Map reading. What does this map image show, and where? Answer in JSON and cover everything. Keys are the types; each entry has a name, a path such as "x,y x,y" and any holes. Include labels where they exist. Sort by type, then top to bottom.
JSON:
...
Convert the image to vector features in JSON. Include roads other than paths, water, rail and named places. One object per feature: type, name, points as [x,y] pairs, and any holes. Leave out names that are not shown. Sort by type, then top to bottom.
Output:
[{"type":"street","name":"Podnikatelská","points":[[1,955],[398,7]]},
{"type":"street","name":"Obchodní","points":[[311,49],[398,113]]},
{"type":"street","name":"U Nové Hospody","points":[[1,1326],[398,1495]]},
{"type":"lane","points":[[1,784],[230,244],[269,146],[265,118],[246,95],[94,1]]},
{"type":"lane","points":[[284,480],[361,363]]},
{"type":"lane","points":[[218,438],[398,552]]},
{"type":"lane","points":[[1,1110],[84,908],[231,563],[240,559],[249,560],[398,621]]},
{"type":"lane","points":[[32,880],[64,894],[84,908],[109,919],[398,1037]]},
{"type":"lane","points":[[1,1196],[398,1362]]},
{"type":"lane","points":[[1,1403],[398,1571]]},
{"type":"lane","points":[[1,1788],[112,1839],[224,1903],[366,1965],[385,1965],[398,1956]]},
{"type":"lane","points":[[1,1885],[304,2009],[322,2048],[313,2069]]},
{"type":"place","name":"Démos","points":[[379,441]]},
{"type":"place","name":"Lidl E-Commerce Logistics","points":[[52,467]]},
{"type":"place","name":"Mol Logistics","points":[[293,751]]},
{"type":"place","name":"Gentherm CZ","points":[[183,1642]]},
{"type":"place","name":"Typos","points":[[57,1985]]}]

* [ASSIGNMENT]
Going through the records, work out how many lines contain the word "holes". Please answer with the number only.

* [REPLY TO THE EXERCISE]
2